Let’s not be chaste! Critics should strive for immanent dialectical critique, which has itself become desecrated. I can only imagine how many status quo readers will comment here that it’s not ‘relevant’ anymore; as in relevant to the status quo and conformed taste. And that is exactly the point.

Hans Memling, Allegory of Chastity, 1480. Musée Jacquemart-André, Paris. https://arthive.com/hansmemling/works/381626~Allegory_of_chastity.

Hans Memling, Allegory of Chastity, 1480. Musée Jacquemart-André, Paris. arthive.com.

New art criticism in the era of pseudo-culture wars, AI, Trump, pandemics, and the petrification of contemporary art has no interest in affirming things as they are, being chaste, dignified, or culturally sophisticated. Laments for how things were or should be are insufficient. And yet this chastity is an integral facet of the cultural status quo that presupposes that its mere existence means it is not nothing. In fact it very often is nothing. Not because there isn’t a germ that could unfold into something, or at least not nothing, but because this germ isn’t nourished. Here it helps to clarify this seeming distaste for the present culture that often appears as chaste. 


I think of ‘contemporary art’ as being defined and bounded by institutionalism and academicism, as opposed to a mere ‘all art made in the present is contemporary’, which is perhaps how it should be. Even those who aren’t part of the exclusive club recognize those snobbish bounds and don’t dare cross them, happy to leave the club alone because it’s not very compelling anyway. There are plenty of movies and TV shows to watch. But when professional artists, musicians, and so forth deride cultural interests that are not in line with current trends, they are simply saying it's important to validate those who have ‘paid their dues’ in the world of expertise. As if expertise has ever done anything for life! Institutionalism lodges itself like a parasite in particular artists and the ideologies that motivate their practice. It becomes internalized but not exorcised. Efforts and critical thought go towards reinforcing the fragile membrane of a bubble. 

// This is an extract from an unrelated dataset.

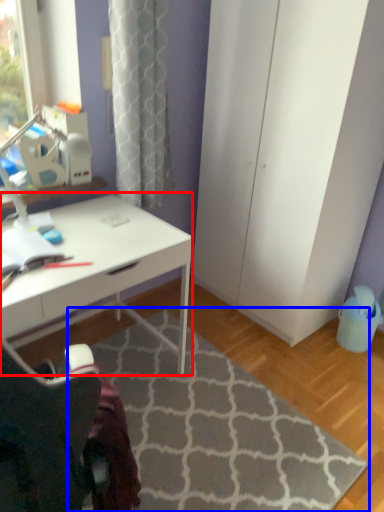
Question: Which point is further to the camera, desk (highlighted by a red box) or doormat (highlighted by a blue box)?

Choices:
 (A) desk
 (B) doormat

Answer: (A)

Contemporary artists are often attracted to the parasite itself. While art experience—and the things they create—transcend this, there is a lot of culture being produced that identifies with the parasite and not what the parasite is feeding off of. Criticism might play a role in diagnosis. Conversely it might be the mechanism that feeds the parasite!

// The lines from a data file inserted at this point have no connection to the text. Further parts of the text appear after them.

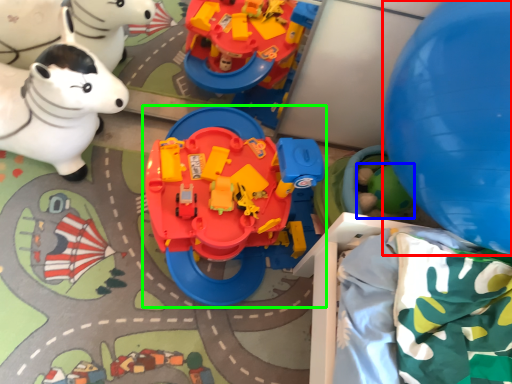
Question: Which object is positioned closest to balloon (highlighted by a red box)? Select from toy (highlighted by a blue box) and toy (highlighted by a green box).

Choices:
 (A) toy
 (B) toy

Answer: (B)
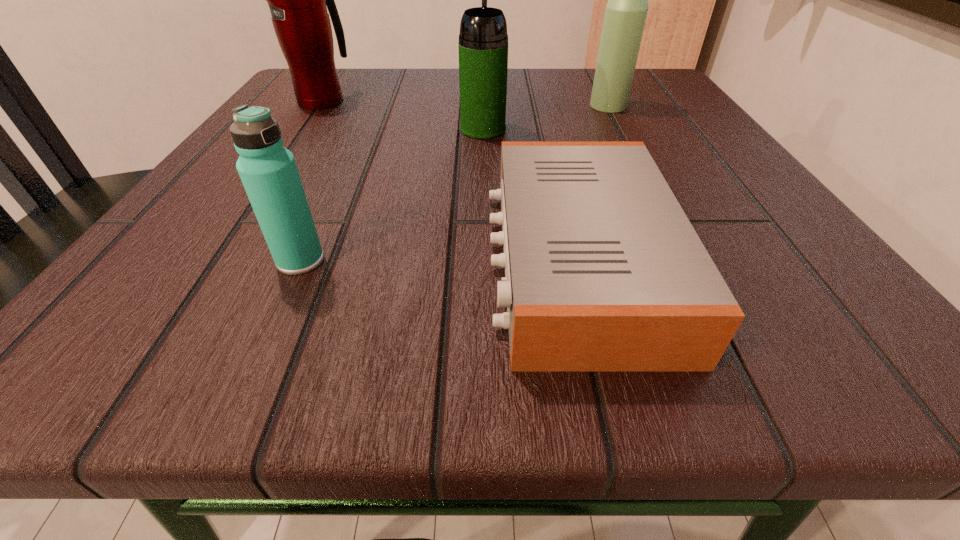
Locate an element on the screen. vacant area that lies between the radio receiver and the leftmost thermos bottle is located at coordinates (450, 181).

Where is `free area in between the third thermos bottle from right to left and the shortest object`? The height and width of the screenshot is (540, 960). free area in between the third thermos bottle from right to left and the shortest object is located at coordinates (439, 261).

Where is `vacant space that is in between the third thermos bottle from left to right and the shortest thermos bottle`? The image size is (960, 540). vacant space that is in between the third thermos bottle from left to right and the shortest thermos bottle is located at coordinates (392, 195).

Where is `free space between the fourth object from right to left and the leftmost object`? free space between the fourth object from right to left and the leftmost object is located at coordinates (312, 180).

Select which object is the third closest to the second thermos bottle from left to right. Please provide its 2D coordinates. Your answer should be formatted as a tuple, i.e. [(x, y)], where the tuple contains the x and y coordinates of a point satisfying the conditions above.

[(297, 0)]

Select which object appears as the second closest to the shortest object. Please provide its 2D coordinates. Your answer should be formatted as a tuple, i.e. [(x, y)], where the tuple contains the x and y coordinates of a point satisfying the conditions above.

[(268, 171)]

When I look back at my own criticism, wondering if I’ve been a crank or chastener, the answer is no. No. This even extends to the ‘vitriolic’ criticism of social practice, even though it might appear otherwise. If people were upset by it, it’s because diagnosis hurts. When a flame is held to a parasitic insect lodged in the skin, the parasite writhes in agony through exposure.


Or perhaps dialectics is finding a way forward by using the parasite for nobler purposes? (à la Marvel’s Venom!). With all this in mind, there’s a need to continue roundtabling what criticism is and should be doing. But this would have to rely on first principles, not dead-dog beating. //

 
Venom. Source: cosmicbook.news.

Venom. Source: cosmicbook.news.

[1] Friedrich Schiller, Letters on the Aesthetic Education of Man (1795), in Essays, Walter Hinderer and Daniel Dahlstrom, eds. (Continuum, 2005).